─── ESTRATTO DEL TESTO

Guantanamo, Camp 6, il luogo di detenzione di massima sicurezza

Uno dei motivi per cui il mandato del Presidente Obama non ha raggiunto le aspettative è stata la sua evidente mancanza di volontà – per dirlo con un eufemismo – di rispettare la promessa di chiudere sei campi che fanno parte della base americana della Baia di Guantanamo. È qui che i prigionieri collegati alla guerra al terrorismo, principalmente ad Al-Qaeda, sono trattenuti dall’inizio dell’intervento americano in Afghanistan, prigionieri che sono soggetti a diversi gradi e tipi di misure coercitive.

Per esempio, nel campo considerato più duro, il Campo 6, con una capienza di 178 prigionieri, gli stessi sono detenuti in celle di acciaio singole e senza finestre per 22 ore al giorno. È risaputo che, negli anni, vari rapporti e testimonianze hanno mostrato che in tutti i questi campi i detenuti considerati – dal punto di vista del diritto internazionale – prigionieri di guerra (sebbene l’America neghi lo stato di prigionieri, e li consideri “soldati nemici illegali”) sono stati torturati e maltrattati. Come hanno sottolineato la Croce Rossa e altre ONG per i diritti umani, questo regime non soltanto è al di là delle zone di confine della legalità internazionale, ma ne costituisce una violazione attiva.

──────
─── RIGHE ELENCATE

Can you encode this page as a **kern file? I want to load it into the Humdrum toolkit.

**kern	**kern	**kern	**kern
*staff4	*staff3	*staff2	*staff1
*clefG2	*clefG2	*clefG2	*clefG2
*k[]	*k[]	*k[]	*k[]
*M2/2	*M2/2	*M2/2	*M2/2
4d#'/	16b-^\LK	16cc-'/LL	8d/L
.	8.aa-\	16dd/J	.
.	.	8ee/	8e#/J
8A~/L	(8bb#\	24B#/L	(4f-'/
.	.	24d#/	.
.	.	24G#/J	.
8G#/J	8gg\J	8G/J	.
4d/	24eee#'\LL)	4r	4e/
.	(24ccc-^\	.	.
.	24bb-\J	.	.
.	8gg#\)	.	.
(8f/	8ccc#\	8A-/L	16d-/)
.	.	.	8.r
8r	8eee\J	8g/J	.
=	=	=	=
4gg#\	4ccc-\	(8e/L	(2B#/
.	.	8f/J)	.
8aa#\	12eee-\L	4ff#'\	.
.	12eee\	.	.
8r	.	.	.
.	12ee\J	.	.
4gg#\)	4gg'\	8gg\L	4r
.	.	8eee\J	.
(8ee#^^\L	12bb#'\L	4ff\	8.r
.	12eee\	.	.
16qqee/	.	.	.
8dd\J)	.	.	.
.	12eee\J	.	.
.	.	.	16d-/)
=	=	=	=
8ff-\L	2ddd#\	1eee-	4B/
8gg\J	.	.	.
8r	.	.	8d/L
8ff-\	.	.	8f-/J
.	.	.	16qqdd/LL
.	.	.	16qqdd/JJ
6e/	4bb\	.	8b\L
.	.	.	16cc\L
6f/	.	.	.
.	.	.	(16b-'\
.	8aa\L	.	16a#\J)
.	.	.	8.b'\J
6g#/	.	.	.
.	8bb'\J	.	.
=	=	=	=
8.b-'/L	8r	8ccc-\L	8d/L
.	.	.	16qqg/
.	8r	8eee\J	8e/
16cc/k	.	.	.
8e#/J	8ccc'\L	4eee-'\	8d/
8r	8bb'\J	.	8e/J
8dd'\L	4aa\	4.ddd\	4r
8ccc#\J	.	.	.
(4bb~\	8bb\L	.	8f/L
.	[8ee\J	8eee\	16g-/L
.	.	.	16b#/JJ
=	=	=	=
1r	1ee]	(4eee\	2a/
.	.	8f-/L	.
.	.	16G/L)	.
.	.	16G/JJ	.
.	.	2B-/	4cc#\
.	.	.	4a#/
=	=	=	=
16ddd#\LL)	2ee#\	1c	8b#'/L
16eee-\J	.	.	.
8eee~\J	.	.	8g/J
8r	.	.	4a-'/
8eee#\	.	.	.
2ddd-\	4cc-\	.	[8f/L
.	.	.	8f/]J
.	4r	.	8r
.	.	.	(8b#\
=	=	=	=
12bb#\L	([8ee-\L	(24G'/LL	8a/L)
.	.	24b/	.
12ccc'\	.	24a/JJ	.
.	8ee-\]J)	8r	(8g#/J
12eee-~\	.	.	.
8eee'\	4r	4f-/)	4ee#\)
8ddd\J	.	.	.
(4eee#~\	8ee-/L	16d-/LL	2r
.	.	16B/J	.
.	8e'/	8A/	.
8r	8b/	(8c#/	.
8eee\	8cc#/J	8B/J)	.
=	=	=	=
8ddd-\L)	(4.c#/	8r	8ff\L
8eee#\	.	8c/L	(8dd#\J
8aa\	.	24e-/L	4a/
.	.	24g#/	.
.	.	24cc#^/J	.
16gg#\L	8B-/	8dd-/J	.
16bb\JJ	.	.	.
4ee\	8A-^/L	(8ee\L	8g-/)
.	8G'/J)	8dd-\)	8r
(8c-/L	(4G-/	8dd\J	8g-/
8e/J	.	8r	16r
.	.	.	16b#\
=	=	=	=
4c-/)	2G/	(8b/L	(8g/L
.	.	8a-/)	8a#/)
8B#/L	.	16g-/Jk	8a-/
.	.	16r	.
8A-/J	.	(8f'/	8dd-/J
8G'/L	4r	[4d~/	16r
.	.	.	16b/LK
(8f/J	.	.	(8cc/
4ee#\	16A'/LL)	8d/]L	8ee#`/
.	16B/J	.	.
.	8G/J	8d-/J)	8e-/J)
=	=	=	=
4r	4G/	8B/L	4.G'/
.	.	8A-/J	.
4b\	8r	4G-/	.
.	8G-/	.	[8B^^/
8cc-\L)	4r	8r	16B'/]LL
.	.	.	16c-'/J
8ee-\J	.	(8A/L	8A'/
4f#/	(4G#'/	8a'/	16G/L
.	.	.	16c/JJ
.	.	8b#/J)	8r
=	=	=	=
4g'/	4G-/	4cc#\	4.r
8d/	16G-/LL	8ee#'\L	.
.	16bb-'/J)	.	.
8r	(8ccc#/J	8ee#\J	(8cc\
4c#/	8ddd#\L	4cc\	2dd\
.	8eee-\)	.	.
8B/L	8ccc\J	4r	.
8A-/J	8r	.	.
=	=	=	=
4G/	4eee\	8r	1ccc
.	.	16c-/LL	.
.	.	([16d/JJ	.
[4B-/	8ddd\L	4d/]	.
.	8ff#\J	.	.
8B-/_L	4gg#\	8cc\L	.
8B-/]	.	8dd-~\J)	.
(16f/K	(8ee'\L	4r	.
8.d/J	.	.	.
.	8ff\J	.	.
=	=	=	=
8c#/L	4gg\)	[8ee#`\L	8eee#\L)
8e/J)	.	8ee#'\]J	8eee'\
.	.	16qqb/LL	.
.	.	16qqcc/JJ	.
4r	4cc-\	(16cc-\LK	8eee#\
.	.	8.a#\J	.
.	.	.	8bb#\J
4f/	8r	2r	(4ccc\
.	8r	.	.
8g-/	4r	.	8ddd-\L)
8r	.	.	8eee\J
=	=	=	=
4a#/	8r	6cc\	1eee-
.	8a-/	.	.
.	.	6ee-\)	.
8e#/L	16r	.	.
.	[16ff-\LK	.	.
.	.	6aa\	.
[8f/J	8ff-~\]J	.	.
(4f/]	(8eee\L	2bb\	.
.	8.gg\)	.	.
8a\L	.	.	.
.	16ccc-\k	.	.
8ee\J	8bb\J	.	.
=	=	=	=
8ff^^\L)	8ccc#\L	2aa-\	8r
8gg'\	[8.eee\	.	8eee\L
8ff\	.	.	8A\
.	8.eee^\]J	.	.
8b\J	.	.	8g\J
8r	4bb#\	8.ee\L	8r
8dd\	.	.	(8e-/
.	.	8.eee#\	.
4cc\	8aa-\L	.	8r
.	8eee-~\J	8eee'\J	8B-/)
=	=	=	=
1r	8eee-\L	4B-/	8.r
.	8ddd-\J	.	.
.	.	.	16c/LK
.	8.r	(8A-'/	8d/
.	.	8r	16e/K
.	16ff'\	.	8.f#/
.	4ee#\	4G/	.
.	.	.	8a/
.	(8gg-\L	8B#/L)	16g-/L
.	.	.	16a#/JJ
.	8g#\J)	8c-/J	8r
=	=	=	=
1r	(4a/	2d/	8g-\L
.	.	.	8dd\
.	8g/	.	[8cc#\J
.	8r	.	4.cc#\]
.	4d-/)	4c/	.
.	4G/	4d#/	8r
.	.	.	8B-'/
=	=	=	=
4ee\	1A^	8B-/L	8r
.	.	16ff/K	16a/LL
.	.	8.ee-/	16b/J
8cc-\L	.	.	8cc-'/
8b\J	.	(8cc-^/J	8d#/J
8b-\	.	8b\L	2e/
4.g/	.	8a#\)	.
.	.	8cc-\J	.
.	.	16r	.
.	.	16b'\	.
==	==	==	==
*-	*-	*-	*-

──────

PROBLEMA DA RISOLVERE →
Estrai dal testo su Guantanamo il passo che inizia con "Uno dei motivi" e finisce con "di misure coercitive.", riportandolo parola per parola. Le righe elencate non hanno alcun legame con il testo su Guantanamo.

RISULTATO DEL COMPITO →
Uno dei motivi per cui il mandato del Presidente Obama non ha raggiunto le aspettative è stata la sua evidente mancanza di volontà – per dirlo con un eufemismo – di rispettare la promessa di chiudere sei campi che fanno parte della base americana della Baia di Guantanamo. È qui che i prigionieri collegati alla guerra al terrorismo, principalmente ad Al-Qaeda, sono trattenuti dall’inizio dell’intervento americano in Afghanistan, prigionieri che sono soggetti a diversi gradi e tipi di misure coercitive.